Work instructions
Among the entries below, count the lines with "initial" in them and state the total without comment.

Items from a data source
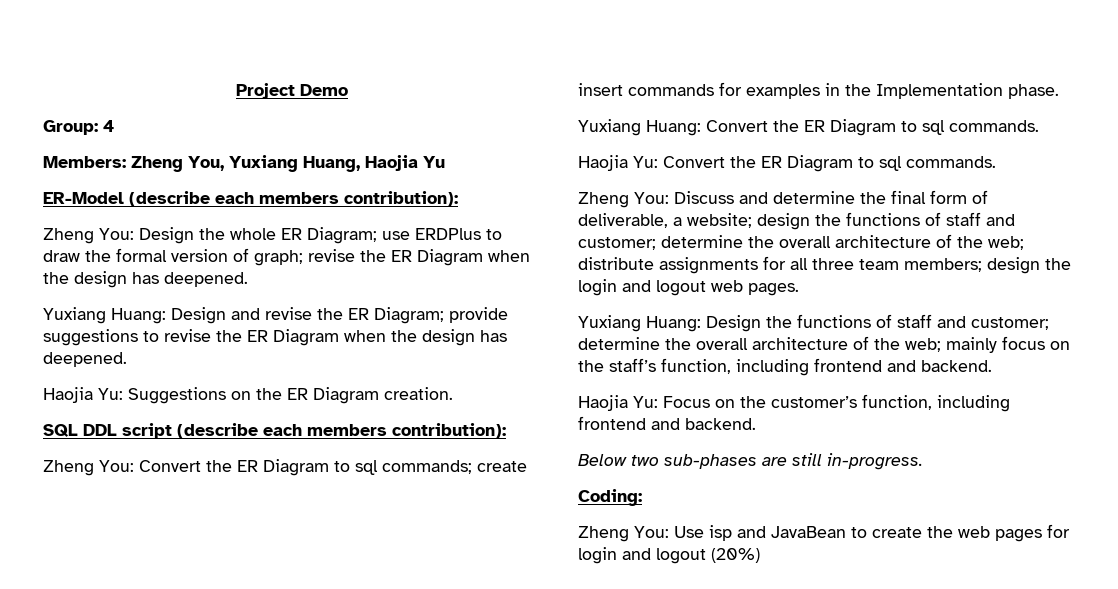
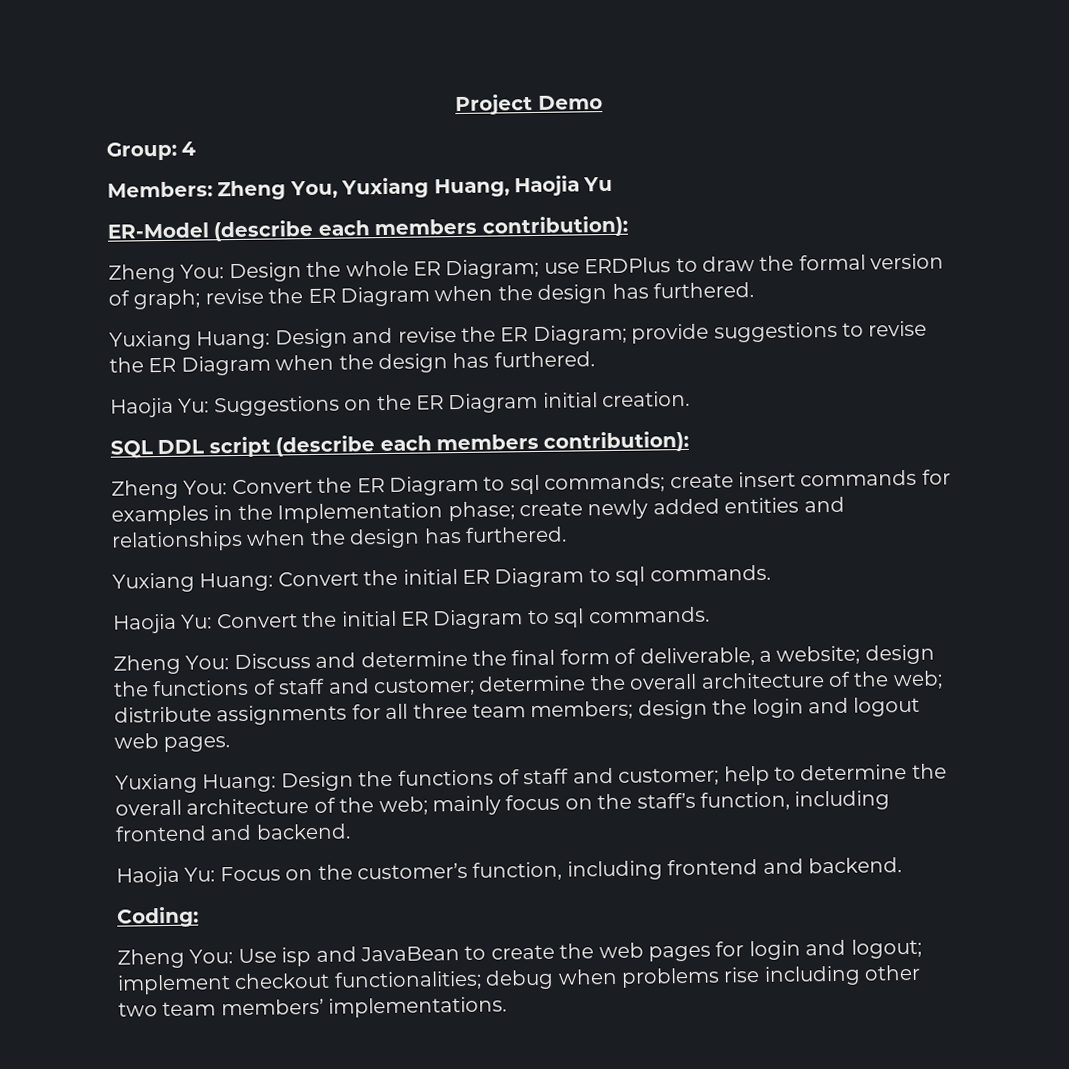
[164,272,248,287] deepened. -> [652,282,754,299] furthered.
[43,352,127,367] deepened. -> [493,351,595,368] furthered.
(379, 395) none -> [542,392,598,408] initial
[1008,84,1059,99] phase. -> [447,496,845,522] [111,526,567,552] phase; create newly added entities and relationships when the design has furthered.
(799, 126) none -> [402,569,458,585] initial
(756, 162) none -> [341,610,397,627] initial
(1049, 323) none -> [723,765,796,786] help to
[578,453,923,470] // Below two sub-phases are still in-progress. -> (902, 865) none
[656,548,760,564] logout (20%) -> [850,938,922,959] [117,964,922,995] [118,996,508,1018] logout; implement checkout functionalities; debug when problems rise including other two team members’ implementations.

Written answer
3